In previous roles as chair of trustees of a national charity and chair of governors in a primary school I have built in reflection and learning time to business meetings. A simple thing I like to do is give people 5 or 10 minutes to talk in pairs about an agenda item, in response to a considered question.

In the last month or so I have been part of sessions in which facilitators have created 5 minutes or more for silent personal reflection. One time it was so that we could think about and prepare contributions. The second was during the Practical Strategies for Learning from Failure workshop during which we had 15 minutes in the afternoon for quiet reflection on our own.

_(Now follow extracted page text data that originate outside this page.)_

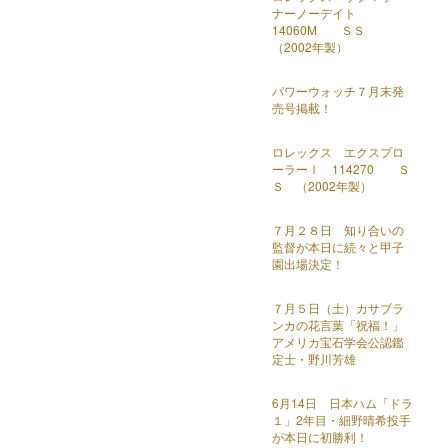
ナーノーデイト
14060M ＳＳ
（2002年製）
パワーウォッチ７月末発
売号掲載！
ロレックス エクスプロ
ーラーⅠ 114270 Ｓ
Ｓ （2002年製）
７月２８日 知り合いの
監督が本日に続々と甲子
園出場決定！
７月５日（土）カサブラ
ンカの花言葉「祝福！」
アメリカ宝石学会公認鑑
定士・野川芳雄
6月14日 日本ハム「ドラ
１」2年目・細野晴希投手
が本日に初勝利！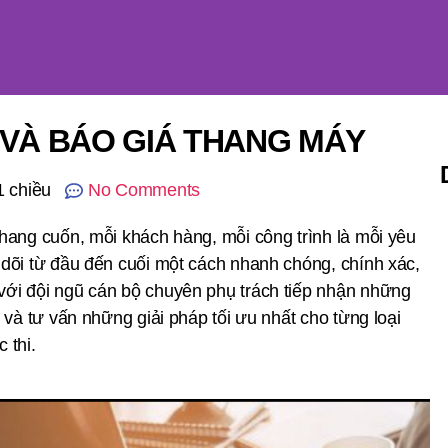
 VÀ BÁO GIÁ THANG MÁY
1 chiều
No Comments
hang cuốn, mỗi khách hàng, mỗi công trình là mỗi yêu
dõi từ đầu đến cuối một cách nhanh chóng, chính xác,
ới đội ngũ cán bộ chuyên phụ trách tiếp nhận những
 và tư vấn những giải pháp tối ưu nhất cho từng loại
 thi.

I’m fortunate to have been part of a number of Action Learning Sets over the years. While these require a significant time commitment, the process of using questions as supporter can be integrated in to other sorts of groups, as can collective reflection. My favourite reflection questions at the end of an Action Learning Set have always been:

  • What have I learned about myself?
  • What have I learned about the set (this group of people and the way we work together)?
  • What have I learned about the world?

I appreciate that we don’t always have control over meeting plans or agendas, and that it can take guts to start to change the culture of groups who haven’t experienced reflective time in meetings. If you’re ready to have a go, I think it’s well worth building reflection time in to activities - as we all find it so difficult to carve out that time later.


I’d love to hear about your stratgies for creating time for reflection, and any of your favourite reflection tools, questions or activities.